*** Opening of EXERCISE PASSAGE ***

Travelling to the Magic Realm -- obstacles sought

I'm running a solo saga, and the player has a mage that has befriended an ancient magical Tree. The tree was recently attacked by the main antagonist in the saga, which did enough supernatural damage to drive the spirit of the Tree back to the magic realm. The spirit is now in a kind of feral form, hunkered down and just trying to recover. The character has successfully retrieved "The Seed of Memory," which the tree stowed away centuries ago to guard against this very attack.

The character is going to enter the remnants of a regio and travel to the Magic Realm in order to plant the Seed, and bring back the True Spirit of the tree.

I'm envisioning the path of the regio to be traveling along a large, hollow root. I want there to be an obstacle or two before getting to the other side.

I'm open to ideas, and turn to your fantastic brains on this matter.

eric

Negotiate with the King of the Ants.
Root maze.
Surge of water pushing him forward.

A nice shrubbery, not too big, which must be rescued because the cat won't leave it alone. :laughing:
More seriously ...
Lots of vermin possibilities.

*** Close of EXERCISE PASSAGE ***

EXERCISE INSTRUCTIONS => In the forum post about reaching the Magic Realm, repeat word for word the passage that begins with the words containing "The character is" and ends with "pushing him forward.".

*** Opening of DATA UNDER STUDY ***

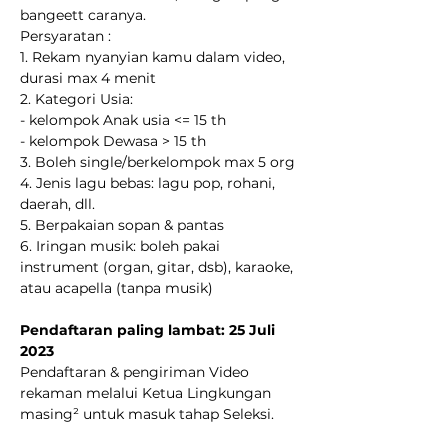
bangeett caranya.
Persyaratan :
1. Rekam nyanyian kamu dalam video, 
durasi max 4 menit
2. Kategori Usia:
- kelompok Anak usia <= 15 th 
- kelompok Dewasa > 15 th
3. Boleh single/berkelompok max 5 org
4. Jenis lagu bebas: lagu pop, rohani, 
daerah, dll.
5. Berpakaian sopan & pantas
6. Iringan musik: boleh pakai 
instrument (organ, gitar, dsb), karaoke, 
atau acapella (tanpa musik)
Pendaftaran paling lambat: 25 Juli 
2023
Pendaftaran & pengiriman Video 
rekaman melalui Ketua Lingkungan 
masing² untuk masuk tahap Seleksi.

*** Close of DATA UNDER STUDY ***

EXERCISE SOLUTION =>
The character is going to enter the remnants of a regio and travel to the Magic Realm in order to plant the Seed, and bring back the True Spirit of the tree.

I'm envisioning the path of the regio to be traveling along a large, hollow root. I want there to be an obstacle or two before getting to the other side.

I'm open to ideas, and turn to your fantastic brains on this matter.

eric

Negotiate with the King of the Ants.
Root maze.
Surge of water pushing him forward.